Joint Light Tactical Vehicle (JLTV)
On 31 August 2012, the Joint Light Tactical Vehicle (JLTV) program was put on hold following a formal protest by Navistar Defense, which had not been among the bidders awarded engineering and Manufacturing Development (EMD) contracts on 22 August 2012. Navistar Defense said it had concerns about the selection process and had requested and review by the Government Accountability Office (GAO). On 4 September 2012, Navistar Defense announced that it was withdrawing its protest after examining the results of the competition more closely.
Joint Light Tactical Vehicle (JLTV) is a joint service, multinational program for a family of light tactical vehicles and companion trailers. JLTV was a central component of the Department of Defense's tactical wheeled vehicle strategy, intended to enhance the military services' mix of tactical vehicles by providing a balanced vehicle solution (focusing on the so-called three p's of performance, payload and protection) with increased transportability and expeditionary mobility.

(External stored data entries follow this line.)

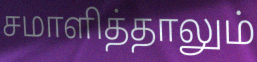
சமாளித்தாலும்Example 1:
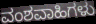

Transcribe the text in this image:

ವಂಶವಾಹಿಗಳು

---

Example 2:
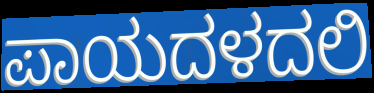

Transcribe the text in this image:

ಪಾಯದಳದಲಿ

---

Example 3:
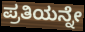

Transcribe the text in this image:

ಪ್ರತಿಯನ್ನೇ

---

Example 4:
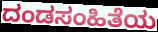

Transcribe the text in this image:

ದಂಡಸಂಹಿತೆಯ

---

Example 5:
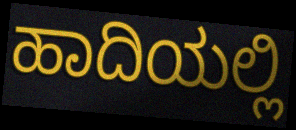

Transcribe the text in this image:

ಹಾದಿಯಲ್ಲಿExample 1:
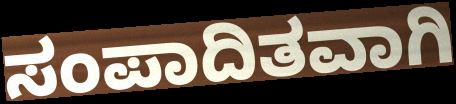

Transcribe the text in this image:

ಸಂಪಾದಿತವಾಗಿ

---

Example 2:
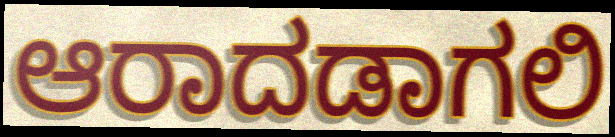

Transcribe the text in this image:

ಆರಾದಡಾಗಲಿ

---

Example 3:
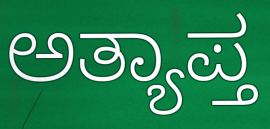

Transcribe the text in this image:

ಅತ್ಯಾಪ್ತ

The Joint Light Tactical Vehicle family of vehicles (JLTV) program was developed in response to an operational need to replace the aging High Mobility Multi-Wheeled Vehicle (HMMWV) fleet. The mission of the Program Manager JLTV was to jointly develop, produce, field and sustain a safe, reliable, suitable, and effective family of vehicles. The JLTV would restore or exceed the original HMMWV mobility and payload capabilities, maintain most of its transportability capabilities, while raising its survivability and protection capabilities and improving its sustainability.

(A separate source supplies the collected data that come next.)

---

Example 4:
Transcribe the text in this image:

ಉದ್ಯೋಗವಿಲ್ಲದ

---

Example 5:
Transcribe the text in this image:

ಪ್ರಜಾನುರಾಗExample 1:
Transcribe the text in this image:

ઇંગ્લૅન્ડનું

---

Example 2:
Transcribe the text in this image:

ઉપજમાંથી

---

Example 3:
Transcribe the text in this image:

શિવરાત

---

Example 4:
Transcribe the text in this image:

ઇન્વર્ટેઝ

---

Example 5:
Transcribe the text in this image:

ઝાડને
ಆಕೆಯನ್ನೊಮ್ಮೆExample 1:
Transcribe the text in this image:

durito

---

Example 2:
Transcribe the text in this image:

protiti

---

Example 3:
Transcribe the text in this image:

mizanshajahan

JLTV was developed to restore transportability and overcome the existing imbalance in protection, payload and performance found in the existing tactical vehicle fleet. Modernizing the tactical vehicle fleet with the JLTV was determined to be necessary to provide protected, sustained, and networked mobility for Army and Marine Corps personnel and equipment on the modern battlefield. The JLTV would be transportable via rotary wing assets at Essential Combat Configuration and sealift on height restricted decks. The vehicles were also to feature a commonality beyond major components, to include repair parts, tool, training, system design, maintenance procedures and source of supply.

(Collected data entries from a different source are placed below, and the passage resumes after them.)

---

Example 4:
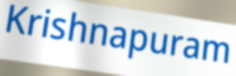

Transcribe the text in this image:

Krishnapuram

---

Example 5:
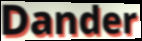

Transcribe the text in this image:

DanderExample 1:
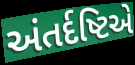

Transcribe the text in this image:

અંતર્દષ્ટિએ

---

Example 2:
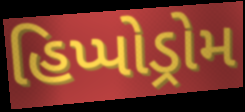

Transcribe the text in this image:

હિપ્પોડ્રોમ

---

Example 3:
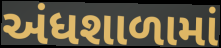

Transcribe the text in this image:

અંધશાળામાં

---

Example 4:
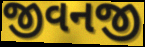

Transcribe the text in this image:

જીવનજી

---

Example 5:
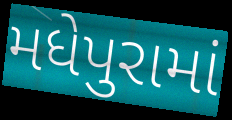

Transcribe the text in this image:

મધેપુરામાં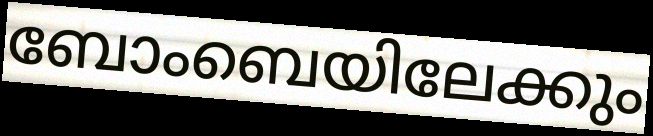
ബോംബെയിലേക്കുംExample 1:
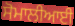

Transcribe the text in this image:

ਸੋਮਾਲੀਆਈ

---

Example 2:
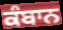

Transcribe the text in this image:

ਕੰਬਾਨ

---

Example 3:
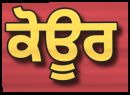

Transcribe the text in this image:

ਕੋਊਰ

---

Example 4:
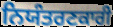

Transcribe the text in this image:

ਨਿਯੰਤਰਣਕਾਰੀ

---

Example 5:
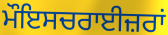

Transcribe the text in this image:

ਮੌਇਸਚਰਾਈਜ਼ਰਾਂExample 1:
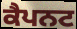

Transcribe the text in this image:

ਕੈਪਨਟ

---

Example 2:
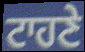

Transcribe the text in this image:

ਟਾਹਣੇ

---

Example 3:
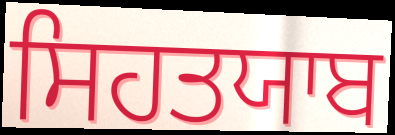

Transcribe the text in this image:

ਸਿਹਤਯਾਬ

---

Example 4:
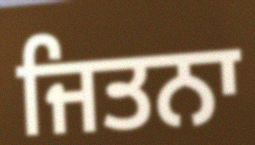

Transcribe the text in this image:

ਜਿਤਨਾ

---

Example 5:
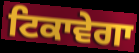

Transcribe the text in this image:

ਟਿਕਾਵੇਗਾ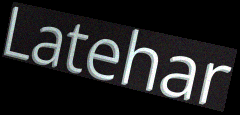
LateharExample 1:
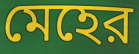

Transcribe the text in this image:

মেহের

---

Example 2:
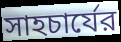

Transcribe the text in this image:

সাহচার্যের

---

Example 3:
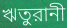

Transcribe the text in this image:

ঋতুরানী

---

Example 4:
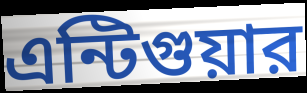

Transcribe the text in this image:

এন্টিগুয়ার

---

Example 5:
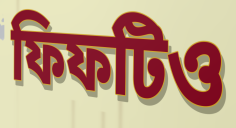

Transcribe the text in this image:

The JLTV family of vehicles included 10 configurations and companion trailers in 3 payload categories. Commonality of components, maintenance procedures, and training between all variants was expected minimize total ownership costs. Payload Category A was 3,500 pounds, Payload Category B was 4,000-4,500 pounds, and Payload Category C was 5,100 pounds. Payload Category A was not expected to require a companion trailer to meet the requirements. The ability to utilize the companion trailers and other modular componnents with all configurations would allow the JLTV to be rapidly reconfigurable. During the Engineering Manufacturing and Development phase, the Category B configuration was removed, with the Category A configuration becoming known also as the Combat Tactical Vehicle, and the Category C configuration becoming known also as the Combat Support Vehicle. The Combat Tactical Vehicle configuration for the JLTV should not be confused with the vehicle program of the same name initiated by the USMC in 2005.
The JLTV family of vehicles was to provide a design that supports mobility, reliability and maintainability within the given weight limits to ensure transportability to and from the battlefield. JLTV would use scalable armor solutions, as part of the Long Term Armor Strategy (LTAS) to meet requirements for added protection while maintaining load carrying capacity.